La page éditoriale du Journal est entièrement séparée de sa salle de rédaction. Les journalistes ont néanmoins vivement critiqué la décision d’aider le sujet de l’enquête d’un autre organe de presse « avant » les conclusions.
« C’est un look terrible pour @WSJ, » a tweeté John Carreyrou, un ancien journaliste d’investigation du Journal dont les articles primés sur Theranos ont conduit à l’inculpation et à la condamnation pénale de sa fondatrice, Elizabeth Holmes. « Voyons ce que cela fait quand une autre organisation de presse publie une histoire sensible sur laquelle elle travaille avec un commentaire préventif du sujet de l’histoire. »
Bill Grueskin, ancien rédacteur en chef du Journal et professeur de journalisme à Columbia, a déclaré au Times que « le juge Alito aurait pu publier cela sous forme de déclaration sur le site Web de SCOTUS. Mais le fait qu’il ait choisi The Journal – et que la page éditoriale ait voulu lui servir de fidèle factotum – en dit long sur la relation entre les deux parties.
Même Fox News est entré dans le jeu. « Alito doit se féliciter de sa grève préventive, mais étant donné que l’agence de presse à but non lucratif lui a envoyé des questions la semaine dernière, était-ce vraiment juste ? Et le Journal, qui a critiqué ProPublica comme une tenue de gauche, aurait-il dû jouer le jeu ? Le journal comprenait une note de l’éditeur indiquant que ProPublica avait envoyé les questions à la justice, mais ne mentionnait pas que son histoire n’avait pas encore été diffusée », a écrit Howard Kurtz, observateur des médias de la chaîne d’information par câble.
Il y a des leçons pour ProPublica dans cette expérience. Nos journalistes sont susceptibles d’être un peu plus sceptiques lorsqu’un porte-parole pose des questions sur le moment de la publication d’un article.
Mais une chose ne change pas. Quelles que soient les conséquences, nous continuerons à donner à toutes les personnes mentionnées dans nos histoires une chance de répondre avant publication à ce que nous prévoyons de dire à leur sujet.
Notre pratique, connue en interne sous le nom de « sans surprise », est une question à la fois de précision et d’équité. En tant qu’éditeurs, nous avons vu de nombreux cas au fil des ans dans lesquels les réponses à nos questions détaillées ont changé les histoires. Certains ont été considérablement réécrits et repensés à la lumière des nouvelles informations fournies par les sujets des histoires. En de rares occasions, nous avons tué des histoires après avoir appris de nouveaux faits.

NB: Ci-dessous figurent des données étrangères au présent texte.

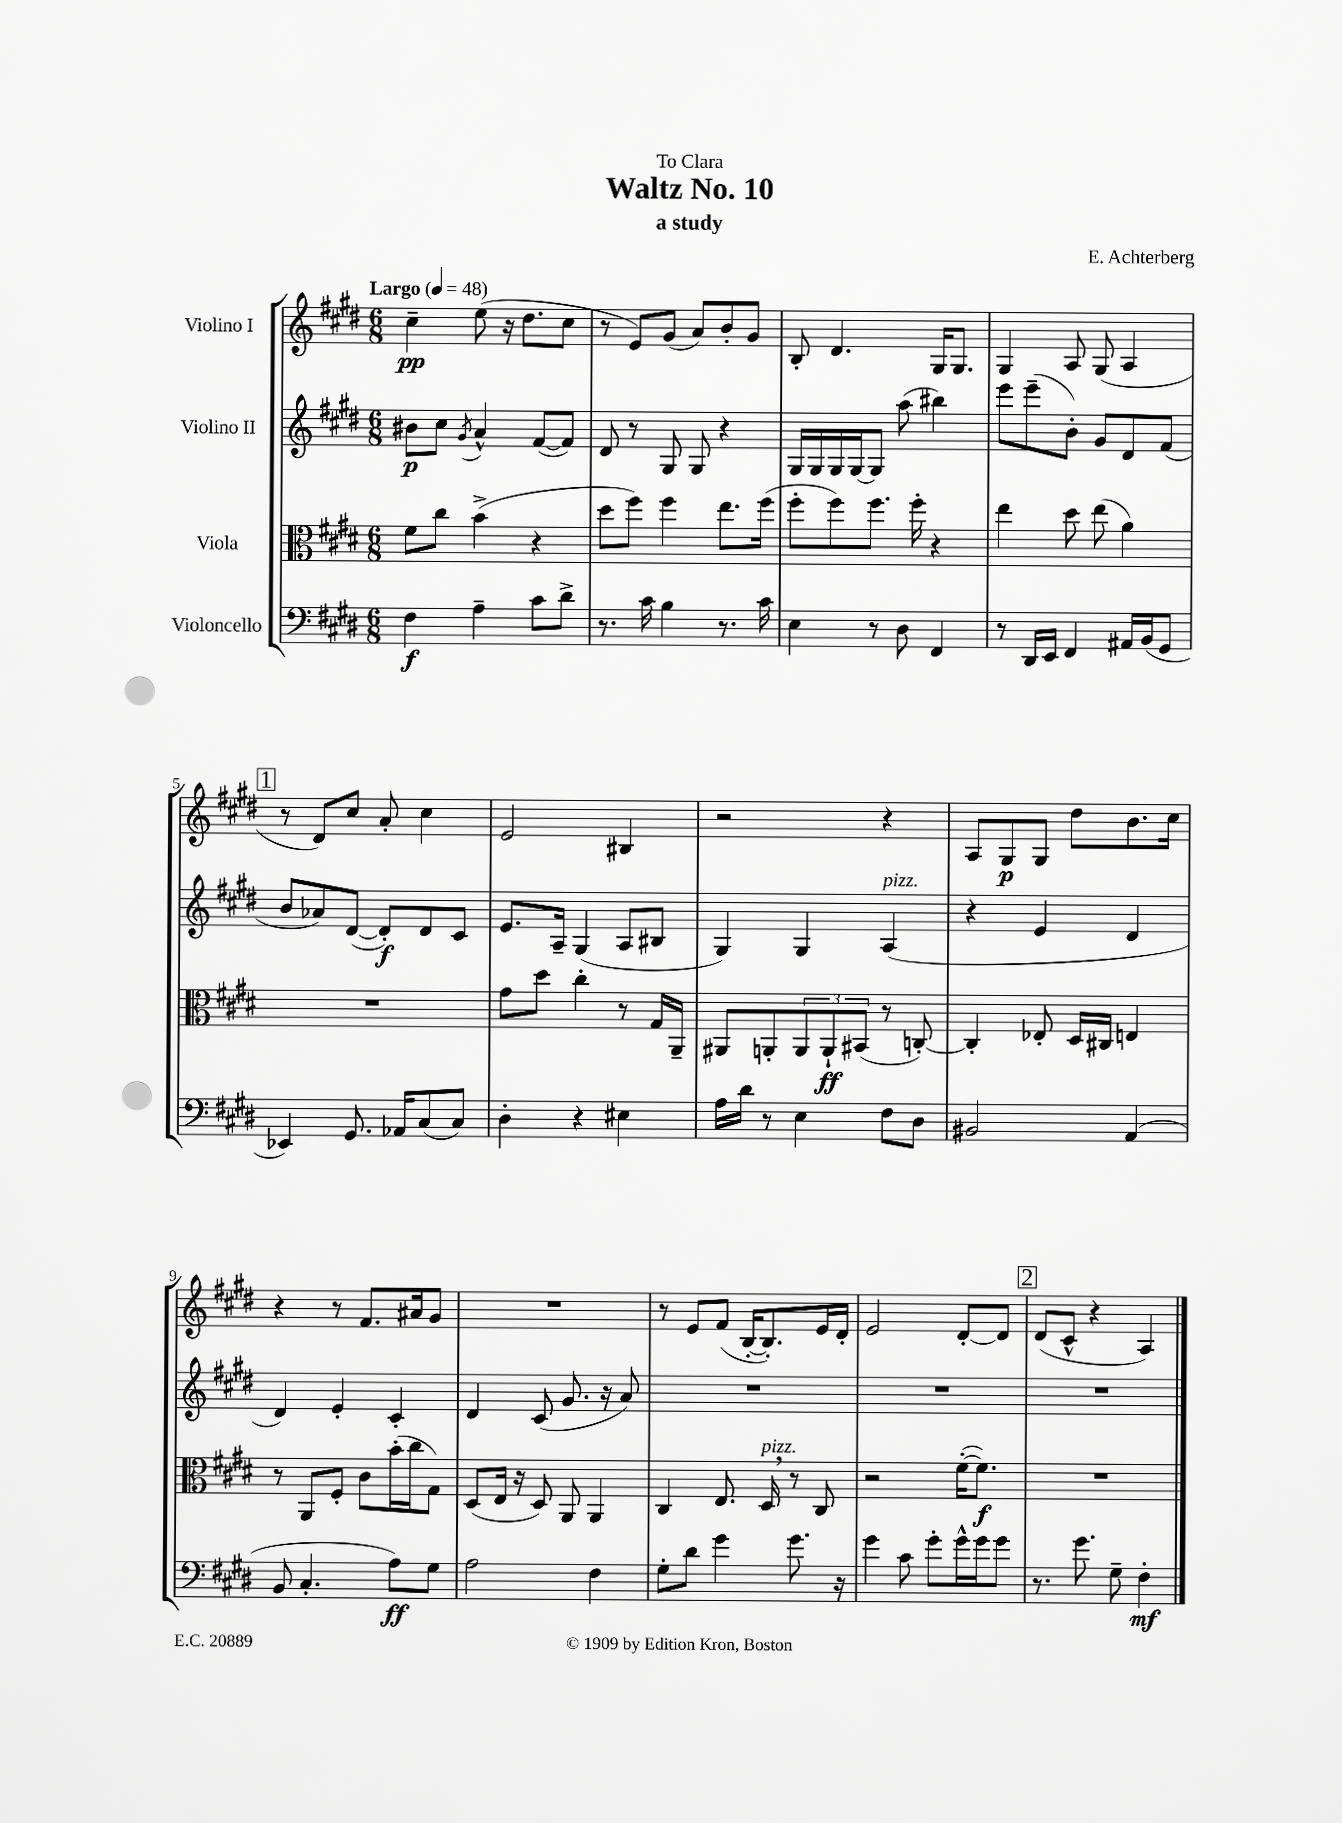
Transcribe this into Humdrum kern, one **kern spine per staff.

Nous laissons aux professionnels des relations publiques le soin d’évaluer si les pré-objections sont une stratégie efficace. L’affirmation d’Alito selon laquelle le vol privé vers l’Alaska n’avait aucune valeur parce que le siège était de toute façon vide a fait l’objet d’un amusement considérable en ligne.
Et le lectorat de notre histoire a été solide : 2 millions de pages vues et ça continue. Il est possible qu’Alito ait gagné la dispute avec le public qui lui tient le plus à cœur. Mais il semble tout aussi plausible qu’il ait attiré encore plus l’attention sur l’histoire même qu’il essayait de faire tomber.
Le comportement d’Alito souligne que l’approche « sans surprises » implique de prendre un risque, permettant aux sujets de « cracher dans notre soupe », comme aimait à dire Paul Steiger, l’ancien rédacteur en chef du Journal qui a fondé ProPublica.
Néanmoins, conformément à notre pratique, nous avons demandé à la page éditoriale du Journal, Alito et McCabe, des commentaires avant que cette chronique ne paraisse. Nous n’avons pas immédiatement eu de leurs nouvelles.